The Mavs, according to Pruiti, decided to sag off Rondo. But there was a difference: they also did a phenomenal job of chasing shooters. The Mavericks ran the Celtics off the three-point arc all night, forcing contested mid-range jumpers. The Celtics shot only eight three-pointers against the Mavericks, and Ray Allen only managed two attempts. Even though Rondo was still afforded time to find open shooters, few were available.
2. Keep Rondo out of the lane
Most teams want keep Rondo out of the lane, but the Mavericks took it one step further: they designed their whole defense to keep Rondo from acheiving paint touches. How, you ask? Pruiti came up with two ways.
- Switching Screens – I don’t think I need to explain what switching screens is. But the Mavericks are able to switch more effectively than most teams for two reasons. 1) Jason Kidd is a big point guard (both height and strength), as Pruiti mentioned. If Kidd switches onto a big man, he is able to at least bother a post-up. A team like the Magic, with the diminutive Jameer Nelson, couldn’t afford to switch big-to-Rondo screens. And 2) the Mavericks have versatile pieces. Shawn Marion and Caron Butler have the quickness and length to bother Rondo, at least a little. Even Tyson Chandler has the athleticism to keep Rondo in front of him, at least occasionally. Not every team has the option to switch, because most defenders aren’t so versatile.
- Attention, attention, attention – The Mavs’ main goal, said Pruiti, was to keep Rondo from getting into the paint. Thus they were more than willing to send two, and sometimes three, defenders Rondo’s way. This strategy may seem somewhat counterintuitive. Since Rondo is a pass-first, pass-second type of point guard, sending multiple defenders at him would seem to leave more of Rondo’s teammates open. But the extra defenders actually had a positive effect for the Mavericks, the same effect why a lot of people argue that more teams should pressure Rondo: the increased attention limited his passing lanes. He had a difficult time finding open teammates through the sea of long arms surrounding him at all times. Of course, this tactic only works if defensive rotations are impressive. The Mavericks, owners of the NBA’s 3rd-most efficient defense, have great rotations. They can afford to send two players Rondo’s way, knowing help defense will limit the effectiveness of the left-open Celtics. Not every team has enough faith in its rotations that it can afford to pay Rondo so much attention.
3. Force the passback
What’s a passback? Pruiti offers an example:
Notice in this play how Ray Allen was open for a split second under the hoop. Normally Rondo would be able to find Allen. But because Tyson Chandler is a long, athletic big man who does a decent job keeping Rondo in front of him, Rondo can’t find a passing lane. He is forced to pass the ball back to Kevin Garnett, who looks to be open. But the Mavericks’ quick rotations, again, force a tough midrange shot. Garnett shoots those better than most, but even Garnett shoots only 45% on long twos. Additionally, Pruiti notes, forcing backwards passes icreases the likelihood of steals and runouts.

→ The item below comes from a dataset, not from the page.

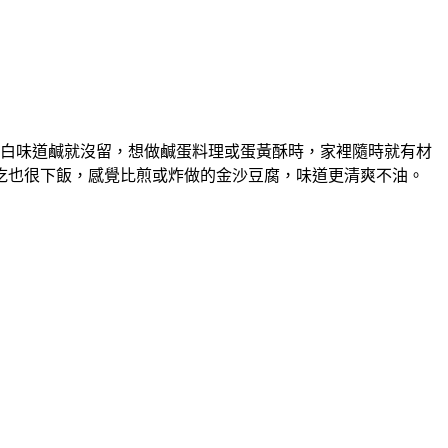
白味道鹹就沒留，想做鹹蛋料理或蛋黃酥時，家裡隨時就有材
吃也很下飯，感覺比煎或炸做的金沙豆腐，味道更清爽不油。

The real key is Chandler’s athleticism. Rondo can blow by most big men, but Chandler’s quickness presents a unique challenge. Rondo chose to flatten out rather than attack, and the pass to KG was born. Of course, that pass often works. KG makes a living off midrange jumpers. But it isn’t necessarily the most efficient shot. Not only does KG shoot just 45%, but that shot almost never results in free throws.
So would the Mavericks’s strategy work for all teams?

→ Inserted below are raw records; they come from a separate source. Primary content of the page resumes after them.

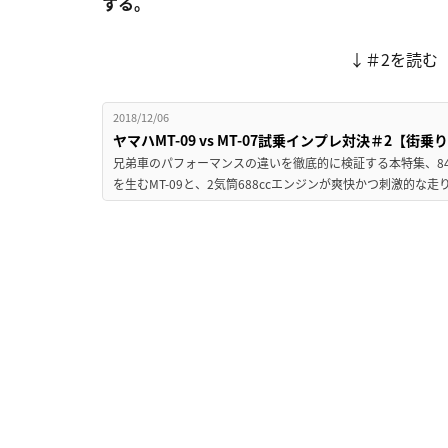
する。
↓＃2を読む
2018/12/06
ヤマハMT-09 vs MT-07試乗インプレ対決＃2【街
兄弟車のパフォーマンスの違いを徹底的に検証する本特集、84
を生むMT-09と、2気筒688ccエンジンが爽快かつ刺激的な走り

It depends. Does it work best for them? Yes, it does. But not every team has the proper personnel to switch, and not every team is attentive enough to detail to put this strategy into motion. The Mavericks were able to make their strategy work because 1) They have a big point guard, 2) they have versatile wings, 3) they have a mobile center, and 4) they are well-coached.

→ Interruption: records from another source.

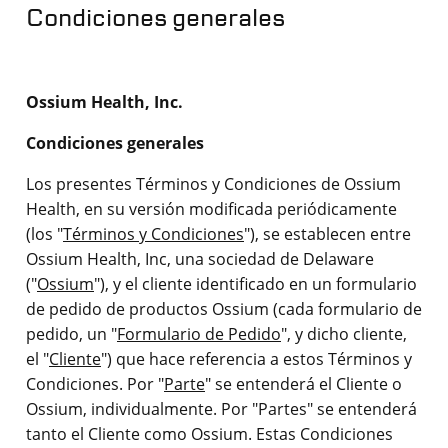
Condiciones generales
Ossium Health, Inc.
Condiciones generales
Los presentes Términos y Condiciones de Ossium
Health, en su versión modificada periódicamente
(los "
Términos y Condiciones
"), se establecen entre
Ossium Health, Inc, una sociedad de Delaware
("
Ossium
"), y el cliente identificado en un formulario
de pedido de productos Ossium (cada formulario de
pedido, un "
Formulario de Pedido
", y dicho cliente,
el "
Cliente
") que hace referencia a estos Términos y
Condiciones. Por "
Parte
" se entenderá el Cliente o
Ossium, individualmente. Por "Partes" se entenderá
tanto el Cliente como Ossium. Estas Condiciones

Can every team defend Rondo this way? No. Not successfully, at least. But some teams might be better off giving the Mavericks’ blueprint a shot, especially after the final 7:24 of the Mavericks game brought nothing but Celtics offensive chaos.
Then again, Rondo still notched 11 points, 15 assists and six rebounds against the Mavs. There is more than one way to skin a cat, but some cats are almost impossible to skin.